1. With p=0.3, and various values of n, how big is the largest discrepancy between the Binomial probability pdf and the approximating Normal pdf? At what value of n does this value become smaller than $\displaystyle 10^{-15}$ ?

2. Show that if four random variables are (together) multinomially distributed, each separately is binomially distributed.

Consider 4 random variables with number of occurrences $\displaystyle A, B, C, D$ and probabilities of occurrence $\displaystyle P_A, P_B, P_C, P_D$ respectively, such that $\displaystyle A + B + C + D = n$ and $\displaystyle P_A + P_B + P_C + P_D = 1$ .

The multinomial distribution over these variables is (with some abuse of notation) given below (think about choosing the A spots for the first random variable, with some probability. Then choosing spots out of the ones remaining for the others, etc..):

$\displaystyle P(A, B, C, D) = \left( \binom{A+B+C+D}{A} (P_A)^A \left( \binom{B+C+D}{B} (P_B)^B \left( \binom{C+D}{C} (P_C)^C \binom{D}{D} (P_D)^D \right) \right) \right)$

Then, by repeatedly applying the binomial theorem:

$\displaystyle P(A, B, C, D) = \left( \binom{A+B+C+D}{A} (P_A)^A \left( \binom{B+(C+D)}{B} (P_B)^B (P_C + P_D)^{C+D} \right) \right)$

$\displaystyle P(A, B, C, D) = \binom{A+(B+C+D)}{A} (P_A)^A (P_B + P_C + P_D)^{B + C+D}$

And using our notation from above

$\displaystyle P(A, B, C, D) = \binom{n}{A} (P_A)^A (1-P_A)^{n-A}$

gives the familiar form of the binomial distribution, where one event is A, and the other event is not A (that is B or C or D). Similar calculations can be done for the others by changing the order in which you select spots for the variables.

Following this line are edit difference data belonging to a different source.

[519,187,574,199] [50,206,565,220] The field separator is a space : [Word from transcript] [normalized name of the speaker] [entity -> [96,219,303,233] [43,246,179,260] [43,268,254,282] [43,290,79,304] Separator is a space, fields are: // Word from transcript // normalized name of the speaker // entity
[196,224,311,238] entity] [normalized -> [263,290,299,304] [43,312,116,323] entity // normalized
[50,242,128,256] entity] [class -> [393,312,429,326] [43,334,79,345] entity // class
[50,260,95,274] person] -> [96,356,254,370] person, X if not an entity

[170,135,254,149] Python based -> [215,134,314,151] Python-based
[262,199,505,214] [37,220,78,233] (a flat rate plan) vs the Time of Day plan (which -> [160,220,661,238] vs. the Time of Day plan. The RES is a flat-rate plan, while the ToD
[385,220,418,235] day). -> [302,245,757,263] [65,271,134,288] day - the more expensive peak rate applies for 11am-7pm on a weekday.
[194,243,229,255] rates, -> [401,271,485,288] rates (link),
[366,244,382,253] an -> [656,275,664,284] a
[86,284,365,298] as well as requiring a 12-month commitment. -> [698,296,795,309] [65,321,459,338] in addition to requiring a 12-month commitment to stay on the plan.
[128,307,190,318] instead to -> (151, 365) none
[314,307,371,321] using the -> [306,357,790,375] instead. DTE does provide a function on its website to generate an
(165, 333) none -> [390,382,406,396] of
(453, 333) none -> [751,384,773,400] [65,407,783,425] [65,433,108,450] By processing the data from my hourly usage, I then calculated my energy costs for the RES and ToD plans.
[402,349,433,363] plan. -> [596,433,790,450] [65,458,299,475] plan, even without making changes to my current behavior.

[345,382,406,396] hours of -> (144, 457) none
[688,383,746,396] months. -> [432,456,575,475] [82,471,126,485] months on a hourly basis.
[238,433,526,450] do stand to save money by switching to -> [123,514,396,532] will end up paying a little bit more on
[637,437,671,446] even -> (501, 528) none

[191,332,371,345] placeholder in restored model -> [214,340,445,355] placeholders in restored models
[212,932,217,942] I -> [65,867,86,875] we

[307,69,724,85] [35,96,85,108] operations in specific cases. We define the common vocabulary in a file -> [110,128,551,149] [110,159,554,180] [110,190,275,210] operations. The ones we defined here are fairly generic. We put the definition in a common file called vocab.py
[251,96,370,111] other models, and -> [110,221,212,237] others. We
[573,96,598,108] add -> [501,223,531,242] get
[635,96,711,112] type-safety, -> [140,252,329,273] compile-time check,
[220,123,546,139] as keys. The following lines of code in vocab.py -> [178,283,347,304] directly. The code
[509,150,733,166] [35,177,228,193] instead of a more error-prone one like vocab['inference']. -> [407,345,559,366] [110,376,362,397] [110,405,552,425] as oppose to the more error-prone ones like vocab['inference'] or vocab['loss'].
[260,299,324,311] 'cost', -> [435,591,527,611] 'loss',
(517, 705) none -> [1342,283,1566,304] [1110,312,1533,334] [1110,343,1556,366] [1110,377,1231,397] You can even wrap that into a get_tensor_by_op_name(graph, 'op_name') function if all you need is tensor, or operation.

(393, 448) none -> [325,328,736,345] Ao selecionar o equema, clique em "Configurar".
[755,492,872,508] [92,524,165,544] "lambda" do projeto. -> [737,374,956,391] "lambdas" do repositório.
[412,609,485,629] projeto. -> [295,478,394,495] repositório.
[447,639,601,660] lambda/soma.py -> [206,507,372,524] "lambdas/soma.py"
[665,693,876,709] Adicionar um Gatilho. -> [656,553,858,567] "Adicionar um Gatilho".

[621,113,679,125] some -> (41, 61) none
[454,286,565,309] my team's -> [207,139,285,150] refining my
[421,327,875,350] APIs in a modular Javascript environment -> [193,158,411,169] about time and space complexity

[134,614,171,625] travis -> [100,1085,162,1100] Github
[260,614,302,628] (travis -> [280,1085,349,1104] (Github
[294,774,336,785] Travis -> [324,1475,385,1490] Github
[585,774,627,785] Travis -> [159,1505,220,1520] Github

1. The segment suggests that $\displaystyle A\ne T$ and $\displaystyle C\ne G$ comes about because genes are randomly distributed on one strand or the other. Could you use the observed discrepancies to estimate, even roughly, the number of genes in the yeast genome? If so, how? If not, why not?
2. Suppose that a Bayesian thinks that the prior probability of the hypothesis that "$\displaystyle P_A=P_T$ " is 0.9, and that the set of all hypotheses that "$\displaystyle P_A\ne P_T$ " have a total prior of 0.1. How might he calculate the odds ratio $\displaystyle \text{Prob}(P_A=P_T)/\text{Prob}(P_A\ne P_T)$ ? Hint: Are there nuisance variables to be marginalized over?